(Stored records)
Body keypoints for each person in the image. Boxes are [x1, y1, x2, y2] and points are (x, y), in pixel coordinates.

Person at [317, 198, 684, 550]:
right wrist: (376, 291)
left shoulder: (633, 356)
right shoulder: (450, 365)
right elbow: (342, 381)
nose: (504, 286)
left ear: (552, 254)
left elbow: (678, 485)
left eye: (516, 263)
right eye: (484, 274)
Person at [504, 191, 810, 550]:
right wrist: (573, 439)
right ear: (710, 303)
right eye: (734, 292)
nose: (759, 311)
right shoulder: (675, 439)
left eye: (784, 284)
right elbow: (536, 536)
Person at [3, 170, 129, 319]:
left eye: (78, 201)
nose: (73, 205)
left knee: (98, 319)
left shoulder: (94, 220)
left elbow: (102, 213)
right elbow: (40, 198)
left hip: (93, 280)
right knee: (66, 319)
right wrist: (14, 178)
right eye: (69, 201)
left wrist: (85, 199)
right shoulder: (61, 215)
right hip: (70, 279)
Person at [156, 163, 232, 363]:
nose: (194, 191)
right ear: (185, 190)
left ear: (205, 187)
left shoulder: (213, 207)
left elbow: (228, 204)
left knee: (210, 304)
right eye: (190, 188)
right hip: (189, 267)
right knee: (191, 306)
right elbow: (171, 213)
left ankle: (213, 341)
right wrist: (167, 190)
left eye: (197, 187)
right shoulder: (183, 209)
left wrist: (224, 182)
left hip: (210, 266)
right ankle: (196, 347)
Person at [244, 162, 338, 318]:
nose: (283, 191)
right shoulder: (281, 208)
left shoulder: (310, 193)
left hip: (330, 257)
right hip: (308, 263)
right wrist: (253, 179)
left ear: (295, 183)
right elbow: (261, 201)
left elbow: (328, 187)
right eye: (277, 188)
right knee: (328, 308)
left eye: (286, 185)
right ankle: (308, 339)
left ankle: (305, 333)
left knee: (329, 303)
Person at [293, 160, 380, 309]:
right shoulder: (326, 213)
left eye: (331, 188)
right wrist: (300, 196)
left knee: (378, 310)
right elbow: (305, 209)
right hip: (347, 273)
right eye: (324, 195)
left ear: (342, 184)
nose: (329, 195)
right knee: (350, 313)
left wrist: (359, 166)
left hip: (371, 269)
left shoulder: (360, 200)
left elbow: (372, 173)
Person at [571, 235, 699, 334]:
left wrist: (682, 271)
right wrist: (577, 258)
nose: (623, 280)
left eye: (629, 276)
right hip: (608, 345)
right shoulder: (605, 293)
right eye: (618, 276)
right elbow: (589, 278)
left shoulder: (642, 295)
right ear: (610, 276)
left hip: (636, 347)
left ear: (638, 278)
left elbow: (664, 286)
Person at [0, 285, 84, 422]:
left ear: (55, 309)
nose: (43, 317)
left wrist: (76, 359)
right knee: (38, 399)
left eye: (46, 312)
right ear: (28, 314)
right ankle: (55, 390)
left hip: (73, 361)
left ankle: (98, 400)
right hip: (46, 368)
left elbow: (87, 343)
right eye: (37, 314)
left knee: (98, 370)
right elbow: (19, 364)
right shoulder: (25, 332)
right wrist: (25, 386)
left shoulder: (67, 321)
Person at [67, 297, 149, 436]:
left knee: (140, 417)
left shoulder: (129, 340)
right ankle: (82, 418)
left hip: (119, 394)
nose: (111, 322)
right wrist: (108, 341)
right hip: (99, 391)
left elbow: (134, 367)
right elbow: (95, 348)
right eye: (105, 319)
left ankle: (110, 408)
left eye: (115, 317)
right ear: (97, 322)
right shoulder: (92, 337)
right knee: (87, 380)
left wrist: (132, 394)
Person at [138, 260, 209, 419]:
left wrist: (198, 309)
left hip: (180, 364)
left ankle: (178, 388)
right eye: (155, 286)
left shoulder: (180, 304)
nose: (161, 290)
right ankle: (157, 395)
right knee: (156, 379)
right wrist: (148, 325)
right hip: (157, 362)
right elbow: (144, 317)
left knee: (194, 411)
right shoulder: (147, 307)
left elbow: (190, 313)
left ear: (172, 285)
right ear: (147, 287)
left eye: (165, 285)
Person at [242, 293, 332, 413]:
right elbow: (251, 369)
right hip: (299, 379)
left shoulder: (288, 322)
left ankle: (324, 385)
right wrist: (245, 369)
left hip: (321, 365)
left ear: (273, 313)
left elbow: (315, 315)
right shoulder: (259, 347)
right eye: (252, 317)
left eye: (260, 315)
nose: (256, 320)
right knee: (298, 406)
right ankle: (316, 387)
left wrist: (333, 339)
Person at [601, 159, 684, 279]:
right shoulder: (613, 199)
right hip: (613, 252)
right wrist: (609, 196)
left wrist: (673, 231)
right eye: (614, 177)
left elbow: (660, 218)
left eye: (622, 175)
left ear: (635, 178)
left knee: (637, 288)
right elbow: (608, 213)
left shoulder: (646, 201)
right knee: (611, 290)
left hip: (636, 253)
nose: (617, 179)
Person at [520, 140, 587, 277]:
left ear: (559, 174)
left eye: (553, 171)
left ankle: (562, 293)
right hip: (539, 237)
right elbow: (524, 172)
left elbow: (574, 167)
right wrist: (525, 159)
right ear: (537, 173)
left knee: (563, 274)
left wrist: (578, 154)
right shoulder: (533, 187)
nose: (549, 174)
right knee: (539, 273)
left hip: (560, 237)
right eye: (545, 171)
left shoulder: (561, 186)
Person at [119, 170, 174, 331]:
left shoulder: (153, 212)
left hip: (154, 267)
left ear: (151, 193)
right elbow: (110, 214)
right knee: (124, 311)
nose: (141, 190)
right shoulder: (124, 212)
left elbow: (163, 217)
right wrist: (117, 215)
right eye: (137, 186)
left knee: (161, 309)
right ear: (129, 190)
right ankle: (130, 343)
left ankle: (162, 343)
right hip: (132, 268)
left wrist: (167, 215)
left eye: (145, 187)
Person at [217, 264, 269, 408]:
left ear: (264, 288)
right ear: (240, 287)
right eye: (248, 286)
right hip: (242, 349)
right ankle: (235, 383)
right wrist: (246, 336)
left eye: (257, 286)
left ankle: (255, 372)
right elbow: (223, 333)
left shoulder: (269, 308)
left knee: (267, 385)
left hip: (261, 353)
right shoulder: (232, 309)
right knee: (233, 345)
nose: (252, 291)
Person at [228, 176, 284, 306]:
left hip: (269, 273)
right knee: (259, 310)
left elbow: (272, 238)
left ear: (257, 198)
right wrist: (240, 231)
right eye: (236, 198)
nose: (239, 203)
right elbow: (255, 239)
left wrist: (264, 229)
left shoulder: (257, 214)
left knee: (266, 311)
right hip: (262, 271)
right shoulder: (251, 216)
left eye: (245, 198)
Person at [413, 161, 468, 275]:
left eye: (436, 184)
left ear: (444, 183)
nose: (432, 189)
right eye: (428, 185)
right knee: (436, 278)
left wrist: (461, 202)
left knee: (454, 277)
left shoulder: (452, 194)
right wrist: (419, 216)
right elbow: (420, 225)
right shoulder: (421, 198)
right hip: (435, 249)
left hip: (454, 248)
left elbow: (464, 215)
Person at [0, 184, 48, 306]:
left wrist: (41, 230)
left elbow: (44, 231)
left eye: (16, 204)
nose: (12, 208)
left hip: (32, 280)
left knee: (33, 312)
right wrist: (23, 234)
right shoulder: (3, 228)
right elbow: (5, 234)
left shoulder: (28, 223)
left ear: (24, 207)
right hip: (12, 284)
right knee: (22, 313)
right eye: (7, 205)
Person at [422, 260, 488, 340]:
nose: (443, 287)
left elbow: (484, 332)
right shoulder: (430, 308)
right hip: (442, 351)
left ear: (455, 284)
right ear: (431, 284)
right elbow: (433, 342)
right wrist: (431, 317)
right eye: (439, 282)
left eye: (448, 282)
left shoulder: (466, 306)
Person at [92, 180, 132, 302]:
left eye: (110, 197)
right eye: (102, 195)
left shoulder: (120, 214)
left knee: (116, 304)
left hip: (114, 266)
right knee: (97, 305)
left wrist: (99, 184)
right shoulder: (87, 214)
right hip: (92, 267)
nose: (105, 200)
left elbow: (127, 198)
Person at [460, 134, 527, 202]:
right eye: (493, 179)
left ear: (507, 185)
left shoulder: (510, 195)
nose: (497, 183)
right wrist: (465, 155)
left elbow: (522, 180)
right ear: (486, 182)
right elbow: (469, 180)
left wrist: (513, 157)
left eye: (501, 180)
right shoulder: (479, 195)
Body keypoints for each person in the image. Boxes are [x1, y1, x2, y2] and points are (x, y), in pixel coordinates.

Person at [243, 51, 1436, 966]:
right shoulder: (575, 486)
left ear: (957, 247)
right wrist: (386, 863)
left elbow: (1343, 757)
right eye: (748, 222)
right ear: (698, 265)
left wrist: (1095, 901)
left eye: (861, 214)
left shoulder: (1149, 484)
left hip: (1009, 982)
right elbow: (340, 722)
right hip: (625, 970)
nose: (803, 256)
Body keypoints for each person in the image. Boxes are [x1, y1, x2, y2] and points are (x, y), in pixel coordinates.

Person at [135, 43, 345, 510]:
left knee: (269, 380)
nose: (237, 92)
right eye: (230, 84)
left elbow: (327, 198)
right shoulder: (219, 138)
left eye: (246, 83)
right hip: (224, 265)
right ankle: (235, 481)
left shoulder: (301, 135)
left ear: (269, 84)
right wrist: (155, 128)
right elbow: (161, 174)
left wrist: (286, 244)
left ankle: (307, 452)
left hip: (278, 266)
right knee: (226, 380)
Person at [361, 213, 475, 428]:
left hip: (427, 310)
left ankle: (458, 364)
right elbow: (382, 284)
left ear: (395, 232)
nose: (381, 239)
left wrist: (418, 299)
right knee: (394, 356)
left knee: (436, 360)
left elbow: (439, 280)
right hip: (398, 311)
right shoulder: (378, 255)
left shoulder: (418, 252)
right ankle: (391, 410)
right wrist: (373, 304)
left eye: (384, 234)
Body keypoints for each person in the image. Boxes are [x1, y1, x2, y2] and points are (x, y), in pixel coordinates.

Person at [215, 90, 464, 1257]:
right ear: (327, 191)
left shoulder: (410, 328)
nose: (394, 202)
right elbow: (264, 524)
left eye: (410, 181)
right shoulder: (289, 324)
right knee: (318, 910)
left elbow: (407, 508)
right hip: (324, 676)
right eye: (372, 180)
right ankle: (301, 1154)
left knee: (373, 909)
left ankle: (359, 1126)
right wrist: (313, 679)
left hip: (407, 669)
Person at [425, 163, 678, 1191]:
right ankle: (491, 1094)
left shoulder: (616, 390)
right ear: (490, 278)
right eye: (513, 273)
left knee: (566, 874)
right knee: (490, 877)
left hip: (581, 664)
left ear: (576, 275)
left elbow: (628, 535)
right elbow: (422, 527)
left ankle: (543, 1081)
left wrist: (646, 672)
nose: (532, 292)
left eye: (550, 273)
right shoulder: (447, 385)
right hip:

THE PROBLEM: From the entries above, write out only the lines starting at the line that holds "right wrist: (23, 234)" and ending at the line that holds "left shoulder: (418, 252)", keeping both and matching them exactly.

ANSWER SECTION:
right wrist: (23, 234)
right shoulder: (3, 228)
right elbow: (5, 234)
left shoulder: (28, 223)
left ear: (24, 207)
right hip: (12, 284)
right knee: (22, 313)
right eye: (7, 205)
Person at [422, 260, 488, 340]:
nose: (443, 287)
left elbow: (484, 332)
right shoulder: (430, 308)
right hip: (442, 351)
left ear: (455, 284)
right ear: (431, 284)
right elbow: (433, 342)
right wrist: (431, 317)
right eye: (439, 282)
left eye: (448, 282)
left shoulder: (466, 306)
Person at [92, 180, 132, 302]:
left eye: (110, 197)
right eye: (102, 195)
left shoulder: (120, 214)
left knee: (116, 304)
left hip: (114, 266)
right knee: (97, 305)
left wrist: (99, 184)
right shoulder: (87, 214)
right hip: (92, 267)
nose: (105, 200)
left elbow: (127, 198)
Person at [460, 134, 527, 202]:
right eye: (493, 179)
left ear: (507, 185)
left shoulder: (510, 195)
nose: (497, 183)
right wrist: (465, 155)
left elbow: (522, 180)
right ear: (486, 182)
right elbow: (469, 180)
left wrist: (513, 157)
left eye: (501, 180)
right shoulder: (479, 195)
Body keypoints for each person in the image. Boxes are [x1, y1, x2, y2] and points are (x, y), in pixel coordinates.

Person at [243, 51, 1436, 966]:
right shoulder: (575, 486)
left ear: (957, 247)
right wrist: (386, 863)
left elbow: (1343, 757)
right eye: (748, 222)
right ear: (698, 265)
left wrist: (1095, 901)
left eye: (861, 214)
left shoulder: (1149, 484)
left hip: (1009, 982)
right elbow: (340, 722)
right hip: (625, 970)
nose: (803, 256)
Body keypoints for each person in the image. Boxes are [x1, y1, x2, y2] and points are (x, y), in pixel coordinates.

Person at [135, 43, 345, 510]:
left knee: (269, 380)
nose: (237, 92)
right eye: (230, 84)
left elbow: (327, 198)
right shoulder: (219, 138)
left eye: (246, 83)
right hip: (224, 265)
right ankle: (235, 481)
left shoulder: (301, 135)
left ear: (269, 84)
right wrist: (155, 128)
right elbow: (161, 174)
left wrist: (286, 244)
left ankle: (307, 452)
left hip: (278, 266)
right knee: (226, 380)
Person at [361, 213, 475, 428]:
left hip: (427, 310)
left ankle: (458, 364)
right elbow: (382, 284)
left ear: (395, 232)
nose: (381, 239)
left wrist: (418, 299)
right knee: (394, 356)
left knee: (436, 360)
left elbow: (439, 280)
right hip: (398, 311)
right shoulder: (378, 255)
left shoulder: (418, 252)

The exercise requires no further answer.